> [PROBLEM DESCRIPTION]: Using the text below about date night after a new baby, explain why a date night can sound like the last thing a new parent wants to do. Answer in one to three sentences.
** TEXT UNDER STUDY follows **
Two weeks after my first child was born, the phone calls, well wishers and Facebook posts had tapered off. I was contentedly marveling at this little being that we had created. Then my husband says, “What do you think about having a date night Saturday?” The music in my head stopped abruptly, I sat up in the chair and squeezed Owen a little tighter, a date night, already? My mind started racing with excuses, “I can’t go, I can’t leave him.”
Date night sounds like a great idea until you’ve had a total of eight hours of sleep in three days. You haven’t bathed in as long and it doesn’t matter because all you can smell is spit up and poo. The last thing on earth you want to do is shower, put on make-up and go out with that guy that impregnated you. If you can remember anything through that post-baby fog please take the time to do it anyway. Just go. Even if you don’t get a chance to shower, just go. Even if you fall asleep at the table waiting for your food, just go.
** End of TEXT UNDER STUDY **
** DATA UNDER STUDY follows **
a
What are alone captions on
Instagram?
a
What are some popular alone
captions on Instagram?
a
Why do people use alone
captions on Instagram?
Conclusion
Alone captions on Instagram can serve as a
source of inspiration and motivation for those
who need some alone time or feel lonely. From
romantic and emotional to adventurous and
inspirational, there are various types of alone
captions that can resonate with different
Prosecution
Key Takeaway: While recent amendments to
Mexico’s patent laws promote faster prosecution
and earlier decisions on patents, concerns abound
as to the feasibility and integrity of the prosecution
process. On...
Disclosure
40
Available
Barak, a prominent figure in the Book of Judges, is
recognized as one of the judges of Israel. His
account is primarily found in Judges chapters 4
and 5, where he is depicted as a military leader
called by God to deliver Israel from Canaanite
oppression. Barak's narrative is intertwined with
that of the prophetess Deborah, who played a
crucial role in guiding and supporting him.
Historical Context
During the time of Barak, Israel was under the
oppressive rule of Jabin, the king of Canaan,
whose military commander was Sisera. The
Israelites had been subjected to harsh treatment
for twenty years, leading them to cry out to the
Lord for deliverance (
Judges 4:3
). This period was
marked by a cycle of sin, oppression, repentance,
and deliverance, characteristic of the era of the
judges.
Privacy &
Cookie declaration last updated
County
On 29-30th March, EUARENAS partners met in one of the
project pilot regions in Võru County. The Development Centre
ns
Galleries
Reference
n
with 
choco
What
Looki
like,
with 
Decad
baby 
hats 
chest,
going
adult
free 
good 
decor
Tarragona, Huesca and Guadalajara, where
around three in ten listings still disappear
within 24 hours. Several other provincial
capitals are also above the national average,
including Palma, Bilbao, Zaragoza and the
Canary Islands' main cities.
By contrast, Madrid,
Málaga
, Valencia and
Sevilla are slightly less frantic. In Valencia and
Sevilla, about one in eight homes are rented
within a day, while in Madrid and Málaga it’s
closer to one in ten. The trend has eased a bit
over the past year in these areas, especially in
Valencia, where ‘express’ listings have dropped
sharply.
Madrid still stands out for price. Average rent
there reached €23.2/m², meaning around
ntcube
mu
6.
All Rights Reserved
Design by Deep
** End of DATA UNDER STUDY **
> [WORKED SOLUTION]: The new parent has had only about eight hours of sleep in three days and has not bathed in as long, with all they can smell being spit up and poo. In that state, showering, putting on make-up and going out is the last thing they want to do.